Pendant que le Prologue parlait les personnages sont sortis
un à un. Le Prologue disparaît aussi. L'éclairage s'est
modifié sur la scène. C'est maintenant une aube grise et livide
dans une maison qui dort.
Problématique : une scène d'exposition très originale
: tout (trop ?) semble être dit !
- mise en scène d'un personnage
qui porte bien son nom : le Prologue (une fonction introductive)
- une galerie
de protraits minutieuse "sauvée" par une mise en scène
originale.
ANTIGONE. Tragédie en prose de Jean Anouilh (1910-1987), créée
à Paris au théâtre de l’Atelier le 4 février
1944, publiée en 1946.
Projet de l'auteur :
Anouilh met ici en scène une héroïne qui refuse de s’adapter aux contraintes et à s’accoutumer aux compromis. L’ambiguïté des réponses proposées par Anouilh plaça d’emblée cette pièce, malgré son succès, au cœur d’une polémique : la victoire finale de Créon semble lue, par la censure des occupants allemands, comme une justification de l’ordre.
Synopsis :
Au lever du rideau, le Prologue présente au public les personnages qui vont interpréter la pièce en décrivant à grands traits leur caractère ; ils sont onze en tout qui s’éclipsent au fur et à mesure pour laisser la scène vide. La tragédie d'Antigone peut alors commencer.
Lors du dénouement, Antigone ne sera pas sortie de sa logique butée, de ses provocations et de ses insolences à l'endroit de Créon. Créon finit par appeler ses gardes. Antigone dicte à l'un d'eux une lettre pour Hémon, dans laquelle elle avoue ne plus savoir pourquoi elle meurt.
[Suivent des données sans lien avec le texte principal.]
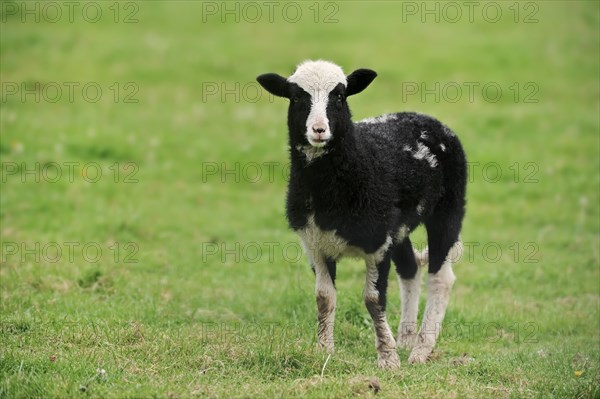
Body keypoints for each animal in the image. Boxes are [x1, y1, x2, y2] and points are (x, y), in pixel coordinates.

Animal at [255, 59, 466, 368]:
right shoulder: (315, 243)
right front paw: (325, 351)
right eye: (295, 98)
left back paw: (420, 349)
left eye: (340, 96)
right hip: (398, 227)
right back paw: (406, 338)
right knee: (410, 268)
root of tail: (426, 118)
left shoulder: (378, 245)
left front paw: (388, 359)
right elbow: (324, 297)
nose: (319, 129)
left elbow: (373, 300)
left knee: (440, 277)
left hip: (448, 209)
Le messager racontera sa mort : enterrée vivante dans un tombeau, au lieu d’attendre la mort, Antigone a choisi de se pendre et Hémon s’est jeté sur son épée. À l’annonce de la mort de son fils, Eurydice, en silence, s’est aussi tranquillement coupé la gorge. Créon, resté seul avec son petit page, se rend au Conseil pendant que les gardes continuent à jouer aux cartes.
"Leçon" ? :
Antigone "réclame simplement "tout et tout de suite" comme une justice parce qu’elle ne croit en définitive qu’à l’éternité du présent, refusant un passé chargé de meurtres et d’incestes et un avenir promis au charlatanisme de la philosophie, du stoïcisme à la Créon par exemple.
Finalement, le sacrilège, aux yeux de Créon, consiste moins à braver une loi qu’à vouloir soi-même dégager l’itinéraire de son propre malheur, et y trouver sa dignité en se donnant l’illusion suprême de la liberté. Pour Antigone, vivre consiste à "dire non", et à ne pas vouloir comprendre, pour échapper définitivement aux sophismes qui justifieraient un bonheur à la petite semaine. Jusqu’au bout, bien qu’elle ait reconnu l’inanité de ses actes, Antigone, en définitive bourrelée de doutes, obéira à sa nécessité intérieure" (J.-M. THOMASSEAU in le "Dictionnaire des œuvres littéraires de langue française.").